Donal assured her he could not have had a place more to his mind,
and before she could well think he had reached the foot of his
stair, was back with a roll of papers, which he laid on the table.
"There!" he said, opening it out; "if you will take the trouble to
go over these, you may read the growth of the poem. Here first you
see it blocked out rather roughly, and much blotted with erasures
and substitutions. Here next you see the result copied--clean to
begin with, but afterwards scored and scored. You see the words I
chose instead of the first, and afterwards in their turn rejected,
until in the proofs I reached those which I have as yet let stand. I
do not fancy Miss Graeme has any doubt the verses are mine, for it
was plain she thought them rubbish. From your pains to know who
wrote them, I believe you do not think so badly of them!"
She thought he was satirical, and gave a slight sigh as of pain. It
went to his heart.
"I did not mean the smallest reflection, my lady, on your desire for
satisfaction," he said; "rather, indeed, it flatters me. But is it
not strange the heart should be less ready to believe what seems
worth believing? Something must be true: why not the worthy--oftener
at least than the unworthy? Why should it be easier to believe hard
things of God, for instance, than lovely things?--or that one man
copied from another, than that he should have made the thing
himself? Some would yet say I contrived all this semblance of
composition in order to lay the surer claim to that to which I had
none--nor would take the trouble to follow the thing through its
development! But it will be easy for you, my lady, and no bad
exercise in logic and analysis, to determine whether the genuine
growth of the poem be before you in these papers or not."
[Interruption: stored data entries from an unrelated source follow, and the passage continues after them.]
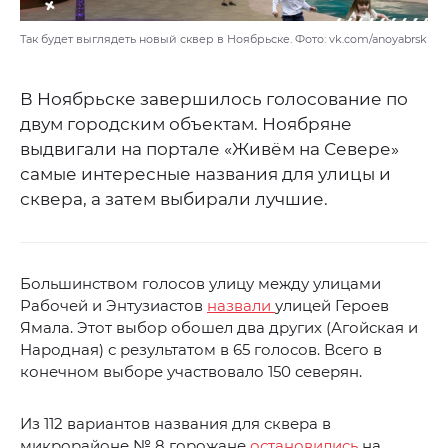
Так будет выглядеть новый сквер в Ноябрьске. Фото: vk.com/anoyabrsk
В Ноябрьске завершилось голосование по
двум городским объектам. Ноябряне
выдвигали на портале «Живём на Севере»
самые интересные названия для улицы и
сквера, а затем выбирали лучшие.
Большинством голосов улицу между улицами
Рабочей и Энтузиастов
назвали
улицей Героев
Ямала. Этот выбор обошел два других (Агойская и
Народная) с результатом в 65 голосов. Всего в
конечном выборе участвовало 150 северян.
Из 112 вариантов названия для сквера в
микрорайоне № 8 горожане
остановились
на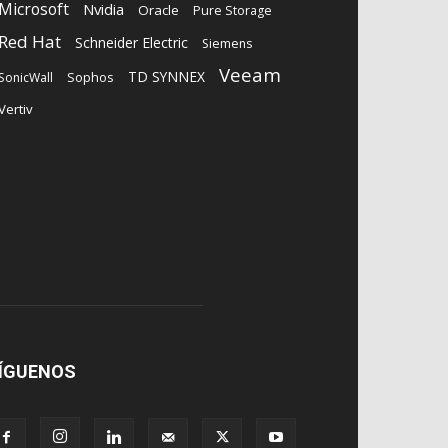
Microsoft
Nvidia
Oracle
Pure Storage
Red Hat
Schneider Electric
Siemens
Veeam
TD SYNNEX
Sophos
SonicWall
Vertiv
ÍGUENOS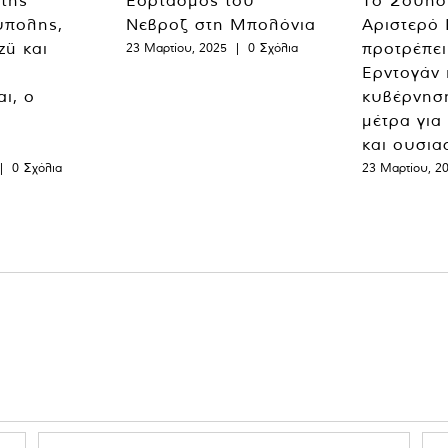
 της
Εορτασμός του
Το Σουηδ
ύπολης,
Νεβροζ στη Μπολόνια
Αριστερό
zü και
προτρέπει
23 Μαρτίου, 2025
|
0 Σχόλια
Ερντογάν 
ι, ο
κυβέρνησ
μέτρα για
και ουσια
|
0 Σχόλια
23 Μαρτίου, 2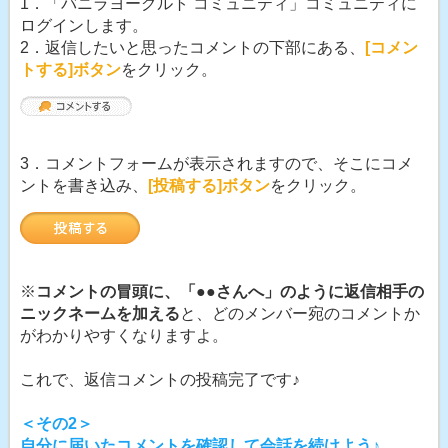
1．「バニラヨーグルト コミュニティ」コミュニティに
ログインします。
2．返信したいと思ったコメントの下部にある、
[コメン
トする]ボタン
をクリック。
3．コメントフォームが表示されますので、そこにコメ
ントを書き込み、
[投稿する]ボタン
をクリック。
※
コメントの冒頭に、「●●さんへ」のように返信相手の
ニックネームを加える
と、どのメンバー宛のコメントか
がわかりやすくなりますよ。
これで、返信コメントの投稿完了です♪
＜その2＞
自分に届いたコメントを確認して会話を続けよう♪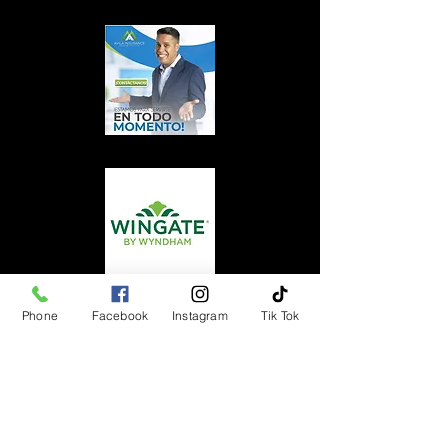
Phone
Facebook
Instagram
Tik Tok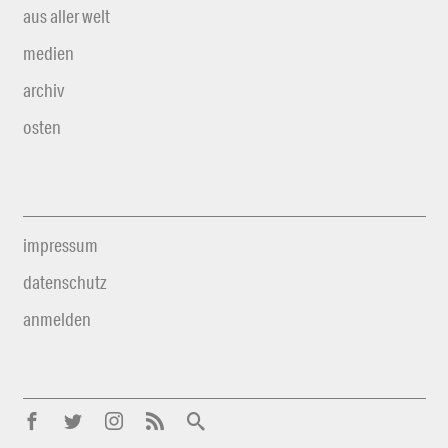
aus aller welt
medien
archiv
osten
impressum
datenschutz
anmelden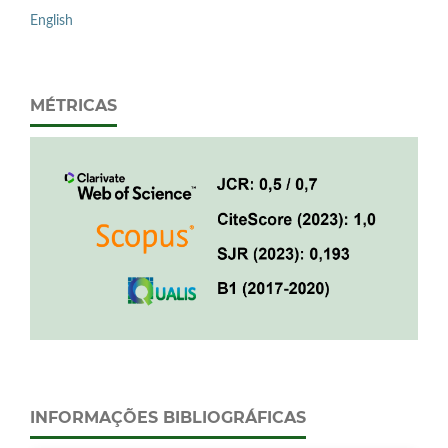
English
MÉTRICAS
INFORMAÇÕES BIBLIOGRÁFICAS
"I shall find it most interesting," said lady Arctura: "so much I
can tell already! I never saw anything of the kind before, and had
no idea how poetry was made. Does it always take so much labour?"
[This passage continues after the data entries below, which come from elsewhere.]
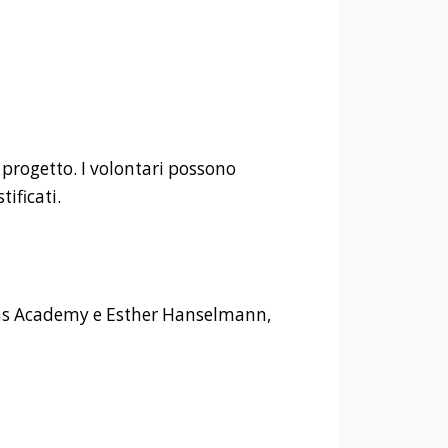
i progetto. I volontari possono
tificati.
ons Academy e Esther Hanselmann,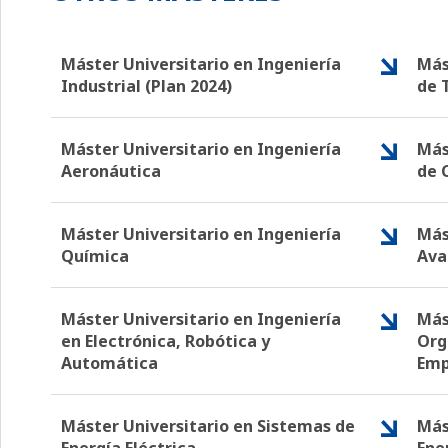
Máster Universitario en Ingeniería
Más
Industrial (Plan 2024)
de 
Máster Universitario en Ingeniería
Más
Aeronáutica
de 
Máster Universitario en Ingeniería
Más
Química
Ava
Máster Universitario en Ingeniería
Más
en Electrónica, Robótica y
Org
Automática
Emp
Máster Universitario en Sistemas de
Más
Energía Eléctrica
Ene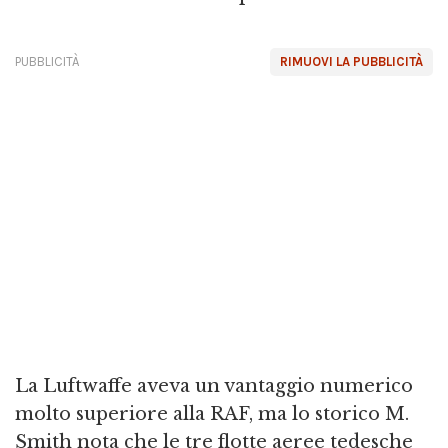
PUBBLICITÀ
RIMUOVI LA PUBBLICITÀ
La Luftwaffe aveva un vantaggio numerico
molto superiore alla RAF, ma lo storico M.
Smith nota che le tre flotte aeree tedesche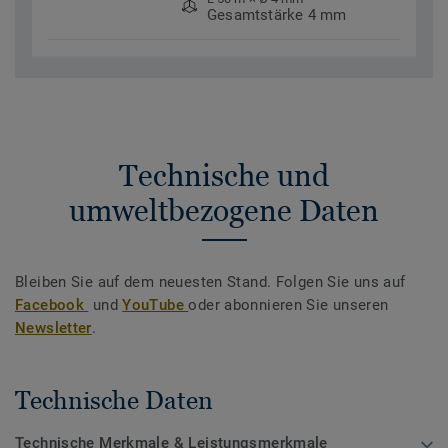
Gesamtstärke 4 mm
Technische und
umweltbezogene Daten
Bleiben Sie auf dem neuesten Stand. Folgen Sie uns auf
Facebook
und
YouTube
oder abonnieren Sie unseren
Newsletter
.
Technische Daten
Technische Merkmale & Leistungsmerkmale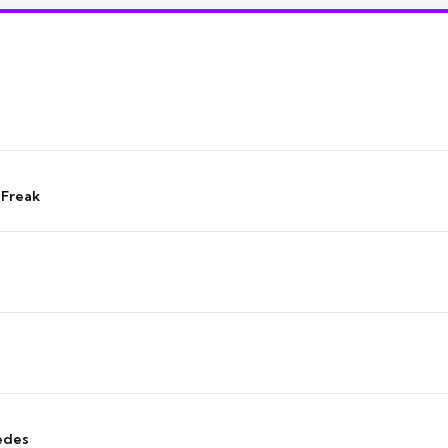
 Freak
edes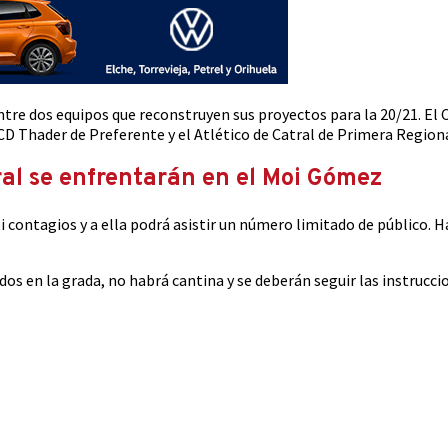
entre dos equipos que reconstruyen sus proyectos para la 20/21. E
 CD Thader de Preferente y el Atlético de Catral de Primera Regiona
al se enfrentarán en el Moi Gómez
i contagios y a ella podrá asistir un número limitado de público. 
os en la grada, no habrá cantina y se deberán seguir las instrucci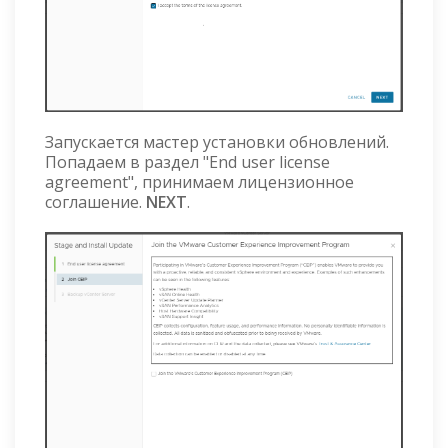
Запускается мастер установки обновлений.
Попадаем в раздел "End user license
agreement", принимаем лицензионное
соглашение.
NEXT
.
"Some verses take much more; some none at all. The labour is in
getting the husks of expression cleared off, so that the thought may
show itself plainly."
At this point Mrs. Brookes, thinking probably the young people had
had long enough conference, entered, and after a little talk with
her, lady Arctura kissed her and bade her good night. Donal retired
to his aerial chamber, wondering whether the lady of the house had
indeed changed as much as she seemed to have changed.
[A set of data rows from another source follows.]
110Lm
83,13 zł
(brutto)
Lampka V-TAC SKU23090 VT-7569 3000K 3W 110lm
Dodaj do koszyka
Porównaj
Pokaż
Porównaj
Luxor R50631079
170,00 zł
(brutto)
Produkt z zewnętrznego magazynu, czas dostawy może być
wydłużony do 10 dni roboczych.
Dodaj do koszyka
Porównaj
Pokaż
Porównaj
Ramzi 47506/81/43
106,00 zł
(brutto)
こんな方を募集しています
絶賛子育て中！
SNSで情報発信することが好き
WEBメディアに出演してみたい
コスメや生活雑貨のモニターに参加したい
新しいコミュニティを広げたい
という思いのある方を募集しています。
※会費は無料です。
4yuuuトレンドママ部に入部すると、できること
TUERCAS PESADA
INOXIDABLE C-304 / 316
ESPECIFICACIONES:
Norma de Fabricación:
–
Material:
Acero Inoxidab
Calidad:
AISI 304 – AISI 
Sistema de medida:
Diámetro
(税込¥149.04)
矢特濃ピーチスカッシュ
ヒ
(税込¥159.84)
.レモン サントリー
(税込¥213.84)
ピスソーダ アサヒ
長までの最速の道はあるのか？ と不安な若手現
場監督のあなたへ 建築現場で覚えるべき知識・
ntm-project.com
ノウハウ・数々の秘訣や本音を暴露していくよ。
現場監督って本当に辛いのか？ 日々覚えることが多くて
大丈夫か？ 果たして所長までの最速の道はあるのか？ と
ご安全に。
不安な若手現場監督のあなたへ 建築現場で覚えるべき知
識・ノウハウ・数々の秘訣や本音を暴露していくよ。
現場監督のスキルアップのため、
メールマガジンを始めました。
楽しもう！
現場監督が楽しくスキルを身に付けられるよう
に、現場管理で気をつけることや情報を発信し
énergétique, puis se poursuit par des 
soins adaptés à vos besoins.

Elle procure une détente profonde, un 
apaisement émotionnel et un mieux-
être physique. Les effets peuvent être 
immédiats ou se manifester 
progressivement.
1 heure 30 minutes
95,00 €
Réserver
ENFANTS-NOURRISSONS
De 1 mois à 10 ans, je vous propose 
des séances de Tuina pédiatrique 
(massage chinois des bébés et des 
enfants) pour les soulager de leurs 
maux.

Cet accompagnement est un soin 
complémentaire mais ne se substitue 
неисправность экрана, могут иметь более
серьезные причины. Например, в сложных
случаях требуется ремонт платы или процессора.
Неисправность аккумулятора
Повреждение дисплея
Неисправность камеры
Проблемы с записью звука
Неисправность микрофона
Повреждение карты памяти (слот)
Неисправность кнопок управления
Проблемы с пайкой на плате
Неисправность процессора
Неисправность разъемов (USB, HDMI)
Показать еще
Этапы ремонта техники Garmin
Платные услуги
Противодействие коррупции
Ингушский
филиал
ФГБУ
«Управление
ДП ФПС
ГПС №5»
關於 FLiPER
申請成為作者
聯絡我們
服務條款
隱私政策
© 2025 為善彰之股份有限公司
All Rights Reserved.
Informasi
>From that time, whether it was that lady Arctura had previously
avoided meeting him and now did not, or from other causes, Donal and
she met much oftener as they went about the place, nor did they ever
pass without a mutual smile and greeting.
The next day but one, she brought him his papers to the schoolroom.
She had read every erasure and correction, she told him, and could
no longer have had a doubt that the writer of the papers was the
maker of the verses, even had she not previously learned thorough
confidence in the man himself.
"They would possibly fail to convince a jury though!" he said, as he
rose and went to throw them in the fire.
Divining his intent, Arctura darted after him, and caught them just
in time.
"Let me keep them," she pleaded, "--for my humiliation!"
"Do with them what you like, my lady," said Donal. "They are of no
value to me--except that you care for them."